As per my post on the 8th of May

There is three reasons why the market is likely to pull back.

1)  VIX  opened and closed above its Bollinger band. From Cobra: 81% chance of market revisiting the Apr 6 lows

2) The RSI made new lows and hasn’t show positive divergence. Down momentum is strong

3) The last down leg exceeded the 100% measured move which usually means another leg is likely.

What’s my plan? I’ll probably adjust slightly on any big bounce to make sure my deltas are zero to slightly positive.”


We did have a big bounce but it was so big I actually couldn’t adjust in favour of any perceived pull back, in fact it was so large, that I had to adjust a bit on the other end!  Yesterday we started to see the pullback and today the futures are down almost 20 points from yesterdays close. There it is I guess.

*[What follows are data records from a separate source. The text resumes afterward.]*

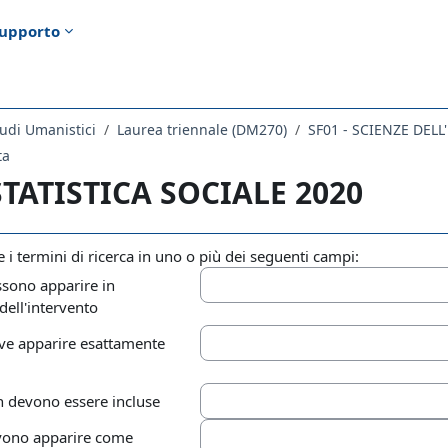
upporto
udi Umanistici
Laurea triennale (DM270)
SF01 - SCIENZE DEL
ta
 STATISTICA SOCIALE 2020
re i termini di ricerca in uno o più dei seguenti campi:
sono apparire in
ell'intervento
eve apparire esattamente
 devono essere incluse
vono apparire come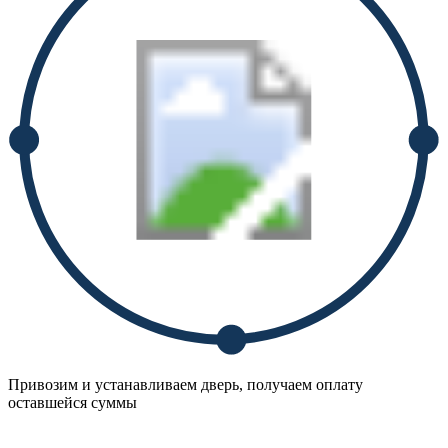
Привозим и устанавливаем дверь, получаем оплату
оставшейся суммы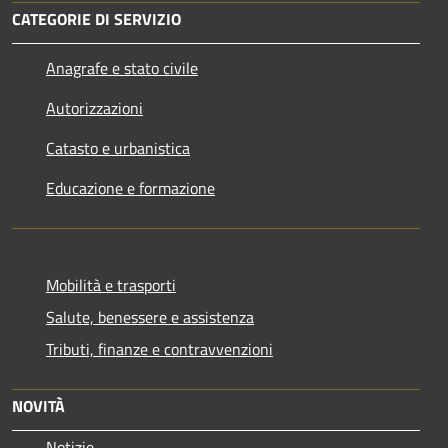
CATEGORIE DI SERVIZIO
Anagrafe e stato civile
Autorizzazioni
Catasto e urbanistica
Educazione e formazione
Mobilità e trasporti
Salute, benessere e assistenza
Tributi, finanze e contravvenzioni
NOVITÀ
Notizie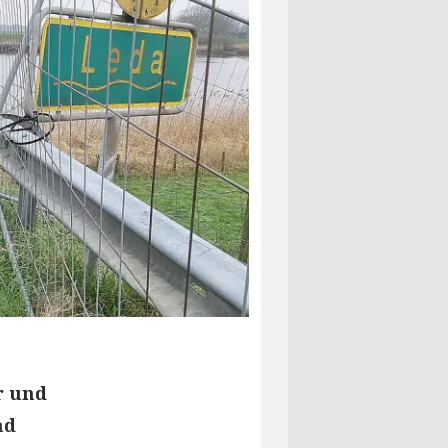
r und
nd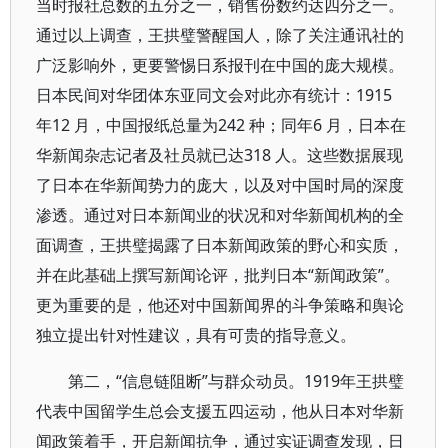
当时报社总数的五分之一，销售份数约达四分之一。
通过以上调查，王拱璧警醒国人，除了关注通讯社的
广泛影响外，更要警惕日系报刊在中国的庞大规模。
日本民间对华团体东亚同文会对此亦有统计：1915
年12 月，中国报纸总量为242 种；同年6 月，日本在
华新闻杂志记者及社员就已达318 人。这些数据展现
了日本在华新闻势力的庞大，以及对中国时局的深度
渗透。通过对日本新闻业的状况和对华新闻机构的全
面调查，王拱璧揭露了日本新闻政策的野心和实质，
并在此基础上撰写新闻论评，批判日本“新闻政策”。
更为重要的是，他还对中国新闻界的斗争策略和舆论
独立提出针对性建议，具有可贵的指导意义。
第二，“信息链阻断”与群众动员。1919年王拱璧
代表中国留学生总会支援五四运动，他从日本对华新
闻政策着手，开启新闻抗争，通过实证调查发现，日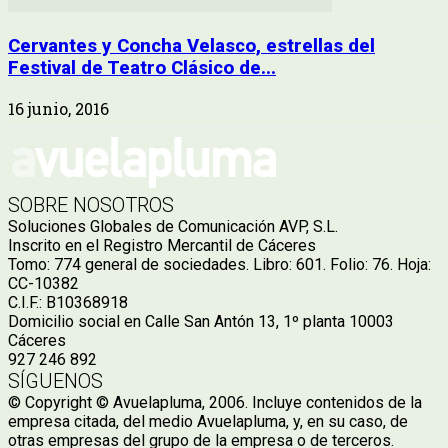
Cervantes y Concha Velasco, estrellas del
Festival de Teatro Clásico de...
16 junio, 2016
SOBRE NOSOTROS
Soluciones Globales de Comunicación AVP, S.L.
Inscrito en el Registro Mercantil de Cáceres
Tomo: 774 general de sociedades. Libro: 601. Folio: 76. Hoja:
CC-10382
C.I.F.: B10368918
Domicilio social en Calle San Antón 13, 1º planta 10003
Cáceres
927 246 892
SÍGUENOS
© Copyright © Avuelapluma, 2006. Incluye contenidos de la
empresa citada, del medio Avuelapluma, y, en su caso, de
otras empresas del grupo de la empresa o de terceros.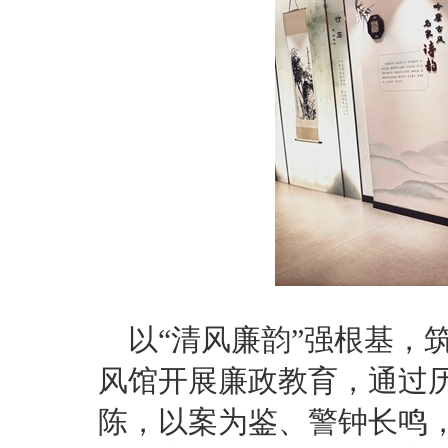
以“清风廉韵”强根基，
风馆开展廉政教育，通过
陈，以案为鉴、警钟长鸣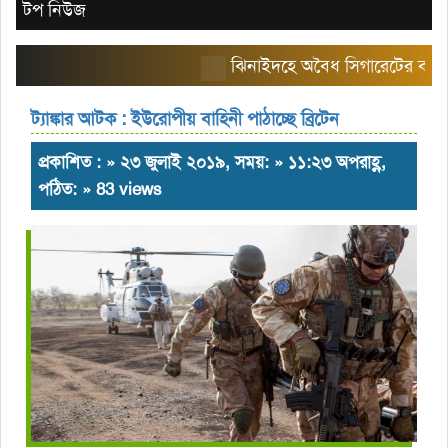
টপ নিউজ
ঝিনাইদহে অবৈধ সিগারেটের বাজার তৈরি
ট্যাঙ্কার আটক : ইউরোপীয় বাহিনী পাঠাচ্ছে ব্রিটেন
প্রকাশিত : » ২৩ জুলাই ২০১৯, সময়: » ১১:২৩ অপরাহ্ণ,
পঠিত: » 83 views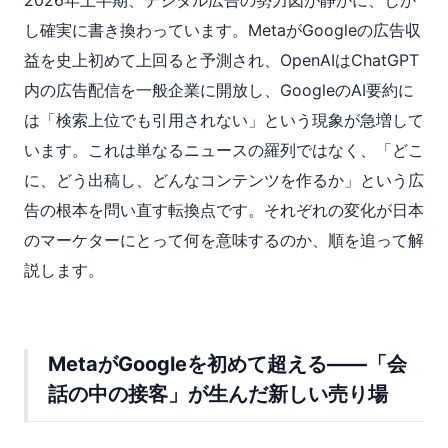
2026年上半期、デジタル広告の勢力図が静かに、しか
し確実に書き換わっています。MetaがGoogleの広告収
益を史上初めて上回ると予測され、OpenAIはChatGPT
内の広告配信を一般企業に開放し、GoogleのAI要約に
は「検索上位でも引用されない」という現象が急増して
います。これは単なるニュースの羅列ではなく、「どこ
に、どう出稿し、どんなコンテンツを作るか」という広
告の根本を問い直す転換点です。それぞれの変化が日本
のマーケターにとって何を意味するのか、順を追って解
説します。
MetaがGoogleを初めて超える——「会
話の中の接客」が生んだ新しい売り場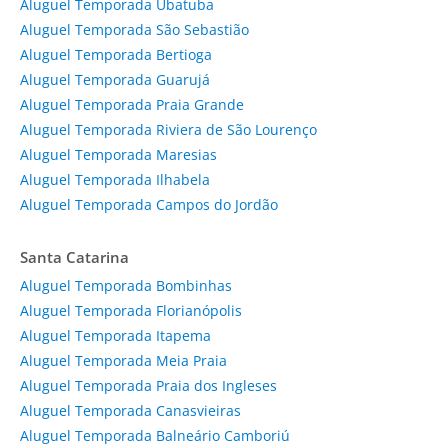
Aluguel Temporada Ubatuba
Aluguel Temporada São Sebastião
Aluguel Temporada Bertioga
Aluguel Temporada Guarujá
Aluguel Temporada Praia Grande
Aluguel Temporada Riviera de São Lourenço
Aluguel Temporada Maresias
Aluguel Temporada Ilhabela
Aluguel Temporada Campos do Jordão
Santa Catarina
Aluguel Temporada Bombinhas
Aluguel Temporada Florianópolis
Aluguel Temporada Itapema
Aluguel Temporada Meia Praia
Aluguel Temporada Praia dos Ingleses
Aluguel Temporada Canasvieiras
Aluguel Temporada Balneário Camboriú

Will a large gap down affect any of the current June trades? No, not really. The RUT trade will actually end up exactly at delta neutral and the SPX trade will end up at about delta -10 to -15 from +10-+15.  The volatility will increase making everything expensive and anyone trading these types of strategies have to expect their broker balances to dip. Not to panic, it’s mostly superficial. It’s increased volatility which piles into the options you sold, making them more expensive to buy back. As well, during panicky days the mids get large and you’ll tend to see wild swings in your net liquid. I’ve seen my balance swing by 50k from open o close with no movement in the underlying. It’s all re volatility and inaccurate mids. As long as you adjust at the appropriate delta, all of this volatility will seep out as time goes on and you’ll end up fine.

Oh, the March trade did 5.7%, didn’t have the best luck closing what was left yesterday.

As for the protector alpha, I lowered overall exposure just a bit more yesterday. Good timing apparently.